A cocaína, por exemplo, produz
um estado de atenção e disposição física capaz de encobrir por
algum tempo os sintomas de uma
depressão grave, afirma o médico.
Tudo a mesma droga
Ao falar de "droga", especialistas não se referem apenas às substâncias ilegais, mas também às legais, como o álcool e até mesmo
remédios psiquiátricos, conhecidos como psicofármacos. Para
Birman, muitas vezes não há diferença entre quem usa um antidepressivo, um ansiolítico ou cocaína: todos eles querem melhorar
seu desempenho frente às exigências da sociedade pós-moderna.
O psiquiatra e psicanalista Durval Mazzei Nogueira Filho, especialista no tratamento de dependentes de drogas e autor do livro
"Toxicomania", concorda, e
aponta um novo problema: o aumento do consumo de remédios
psiquiátricos.
Isso significa que um número
cada vez maior de pessoas deprimidas está recebendo tratamento
e deixando de sofrer, mas, segundo Mazzei, é preciso lembrar que a diferença entre os remédios e as drogas ilícitas é bem menor do que
muitos supõem.
Em geral, os medicamentos não
instauram uma suposta normalidade na química cerebral, mas
criam um estado psíquico novo.
"Esses remédios agem na mesma
região cerebral que recebe o impacto das drogas, o sistema de
gratificação e recompensa. Mas o
medicamento não atua nos mecanismos íntimos da doença, mesmo porque ninguém sabe quais
são esses mecanismos", afirma.
Mazzei não deixa de receitar remédios quando considera necessário, mas se irrita com o fato de
esses remédios serem periodicamente anunciados pela mídia como a panacéia de todos os males.
Se a evolução do tratamento
com medicamentos continuar
nesse rumo, podemos imaginar
um futuro em que a busca da felicidade química seja algo normal?

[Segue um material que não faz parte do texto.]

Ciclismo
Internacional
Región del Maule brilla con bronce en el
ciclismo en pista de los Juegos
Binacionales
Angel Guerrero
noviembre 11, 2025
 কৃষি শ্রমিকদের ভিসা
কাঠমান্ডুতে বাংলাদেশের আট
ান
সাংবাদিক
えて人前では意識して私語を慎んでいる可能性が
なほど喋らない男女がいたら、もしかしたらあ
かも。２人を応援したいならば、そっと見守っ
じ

Em suma, existe a possibilidade
de o século 21 se transformar no
século do vício? Mazzei pensa um
pouco e responde: "Sim. E os psiquiatras serão cúmplices disso".
A droga do desejo
O psicanalista Contardo Calligaris preocupa-se com o fato de
que cada vez mais comportamentos venham sendo tratados como
vícios. "Segundo essa lógica, qualquer comportamento que a gente
goste e repita assiduamente, apesar de riscos e contra-indicações,
seria uma toxicodependência."
Calligaris considera que a utilização do modelo explicativo da
dependência de drogas para descrever outros comportamentos
pode ser apenas uma desculpa para evitar um fato incômodo: às vezes as pessoas desejam coisas de
que se envergonham, que as prejudicam, que as perturbam. Em
vez de assumirem que desejam algo considerado "errado", podem
atribuir esse desejo a desequilíbrios químicos que alguma pílula
supostamente poderia curar.
"É óbvio que há uma diferença
radical entre uma toxicomania e
essas condutas que são apresentadas como se fossem toxicomanias", diz Calligaris.